Great 50:50 pics! That must have been quite rewarding turning that one that around. Good work


----------



## Offset Detailing (May 7, 2007)

AudiPhil said:


> Great 50:50 pics! That must have been quite rewarding turning that one that around. Good work


It was quite a fun one actually, responded really well :buffer::thumb:


----------



## -Perry- (Mar 6, 2019)

Wow, fantastic job! Looks awesome and that blue, love it!


----------



## bibby142 (Jun 3, 2016)

What a difference. The owner must have been pleased. Proper job.


----------



## Jack (May 14, 2007)

Wow, that paint was in very poor condition, amazing turnaround, well done.


----------



## Offset Detailing (May 7, 2007)

-Perry- said:


> Wow, fantastic job! Looks awesome and that blue, love it!

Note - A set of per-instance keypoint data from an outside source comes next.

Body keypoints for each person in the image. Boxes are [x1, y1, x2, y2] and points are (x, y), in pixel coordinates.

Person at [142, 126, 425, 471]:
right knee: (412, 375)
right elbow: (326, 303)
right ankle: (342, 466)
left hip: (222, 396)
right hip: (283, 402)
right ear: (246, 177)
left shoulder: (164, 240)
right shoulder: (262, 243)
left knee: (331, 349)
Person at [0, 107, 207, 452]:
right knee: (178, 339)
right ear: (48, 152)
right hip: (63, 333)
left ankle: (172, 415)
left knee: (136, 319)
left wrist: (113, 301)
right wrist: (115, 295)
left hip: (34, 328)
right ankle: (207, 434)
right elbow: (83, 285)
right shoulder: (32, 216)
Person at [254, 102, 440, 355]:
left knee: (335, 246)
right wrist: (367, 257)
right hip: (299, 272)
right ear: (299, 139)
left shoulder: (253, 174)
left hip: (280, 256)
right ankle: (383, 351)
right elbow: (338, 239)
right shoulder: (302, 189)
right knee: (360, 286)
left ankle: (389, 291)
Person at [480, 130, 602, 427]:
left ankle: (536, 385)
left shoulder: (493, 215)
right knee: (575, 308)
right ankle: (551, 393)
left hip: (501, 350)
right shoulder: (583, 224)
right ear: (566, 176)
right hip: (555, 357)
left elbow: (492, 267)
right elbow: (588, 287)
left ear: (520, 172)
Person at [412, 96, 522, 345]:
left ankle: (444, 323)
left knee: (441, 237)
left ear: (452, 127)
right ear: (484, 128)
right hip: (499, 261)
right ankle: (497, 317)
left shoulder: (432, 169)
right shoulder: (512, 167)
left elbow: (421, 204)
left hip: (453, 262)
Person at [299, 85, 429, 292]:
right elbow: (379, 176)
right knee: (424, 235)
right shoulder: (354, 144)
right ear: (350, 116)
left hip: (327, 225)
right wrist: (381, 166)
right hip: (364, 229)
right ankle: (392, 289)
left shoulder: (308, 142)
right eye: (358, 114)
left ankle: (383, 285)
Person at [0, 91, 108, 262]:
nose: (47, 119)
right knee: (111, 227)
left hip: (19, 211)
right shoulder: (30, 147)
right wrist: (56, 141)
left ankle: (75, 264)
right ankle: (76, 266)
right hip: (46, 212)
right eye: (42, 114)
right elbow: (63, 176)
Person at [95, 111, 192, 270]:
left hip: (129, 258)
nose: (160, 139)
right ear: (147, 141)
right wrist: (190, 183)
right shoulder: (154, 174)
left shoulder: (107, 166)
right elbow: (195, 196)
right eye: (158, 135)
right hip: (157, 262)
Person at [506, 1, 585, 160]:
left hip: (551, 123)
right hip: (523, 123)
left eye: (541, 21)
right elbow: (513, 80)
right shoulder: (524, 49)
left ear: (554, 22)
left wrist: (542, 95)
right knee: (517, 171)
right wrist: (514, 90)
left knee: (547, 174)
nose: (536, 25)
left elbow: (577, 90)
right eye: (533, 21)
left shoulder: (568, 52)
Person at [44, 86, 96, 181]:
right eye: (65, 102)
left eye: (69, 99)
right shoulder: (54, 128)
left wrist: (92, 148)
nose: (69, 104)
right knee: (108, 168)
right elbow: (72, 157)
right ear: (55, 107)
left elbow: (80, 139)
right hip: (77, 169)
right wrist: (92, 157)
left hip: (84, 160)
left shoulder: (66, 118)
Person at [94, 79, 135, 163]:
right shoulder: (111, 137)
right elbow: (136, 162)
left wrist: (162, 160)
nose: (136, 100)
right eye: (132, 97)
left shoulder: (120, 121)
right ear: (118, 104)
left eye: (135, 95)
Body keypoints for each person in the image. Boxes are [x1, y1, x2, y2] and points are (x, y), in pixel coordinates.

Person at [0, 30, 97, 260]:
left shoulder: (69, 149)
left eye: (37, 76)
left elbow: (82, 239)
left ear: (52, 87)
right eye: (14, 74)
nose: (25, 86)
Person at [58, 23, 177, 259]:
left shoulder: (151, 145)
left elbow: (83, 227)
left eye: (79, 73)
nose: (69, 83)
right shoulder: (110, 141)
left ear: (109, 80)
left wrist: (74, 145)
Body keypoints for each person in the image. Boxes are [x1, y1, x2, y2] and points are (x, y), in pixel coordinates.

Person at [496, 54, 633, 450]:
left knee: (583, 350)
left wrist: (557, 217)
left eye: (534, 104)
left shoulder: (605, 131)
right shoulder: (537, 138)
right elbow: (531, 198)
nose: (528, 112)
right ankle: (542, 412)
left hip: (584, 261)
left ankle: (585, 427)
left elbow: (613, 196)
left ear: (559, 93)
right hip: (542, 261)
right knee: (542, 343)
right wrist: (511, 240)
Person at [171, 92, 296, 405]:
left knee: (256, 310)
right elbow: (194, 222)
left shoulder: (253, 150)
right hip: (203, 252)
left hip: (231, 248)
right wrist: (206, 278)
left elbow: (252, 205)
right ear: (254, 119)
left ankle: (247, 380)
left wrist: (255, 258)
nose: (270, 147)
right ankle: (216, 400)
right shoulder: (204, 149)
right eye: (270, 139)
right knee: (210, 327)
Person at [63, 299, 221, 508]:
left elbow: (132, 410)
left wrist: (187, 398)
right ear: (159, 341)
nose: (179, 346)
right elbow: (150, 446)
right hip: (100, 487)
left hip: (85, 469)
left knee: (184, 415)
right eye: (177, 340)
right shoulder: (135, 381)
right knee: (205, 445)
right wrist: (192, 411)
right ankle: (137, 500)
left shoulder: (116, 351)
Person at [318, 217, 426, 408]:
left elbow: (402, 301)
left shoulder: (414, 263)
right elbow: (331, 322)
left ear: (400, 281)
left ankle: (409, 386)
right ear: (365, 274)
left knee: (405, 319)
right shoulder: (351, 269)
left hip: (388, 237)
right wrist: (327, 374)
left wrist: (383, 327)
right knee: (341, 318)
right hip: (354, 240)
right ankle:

Certainly popped well after that detail


----------



## Jdm owner (Jul 11, 2016)

Awsome job on that Merc, paintwork looking fresh.


----------



## Offset Detailing (May 7, 2007)

Jdm owner said:


> Awsome job on that Merc, paintwork looking fresh.


Many thanks.


----------



## koss (Aug 9, 2010)

Amazing turnaround! The colour really pops now.


----------



## tonyy (Jul 26, 2008)

Great work:thumb:


----------



## WaxIsForWinners (Feb 2, 2014)

Looks a million dollars now!!


----------



## Fatboy40 (Apr 15, 2013)

I'm intrigued as to what you did with that kerbed wheel. Was it refurbished or did you repair it somehow yourself?


----------



## Venkman (Apr 22, 2013)

Hats off, great job!


----------



## Stoner (Jun 25, 2010)

Stunning job, and on the best SL shape to date. Great work :thumb:


----------



## ColinG (Jan 20, 2013)

Brilliant job!


----------



## -Kev- (Oct 30, 2007)

Looks good, but do any coatings _really_ last that long? As in, with no top ups etc as imo thats no way to test the underlying product


----------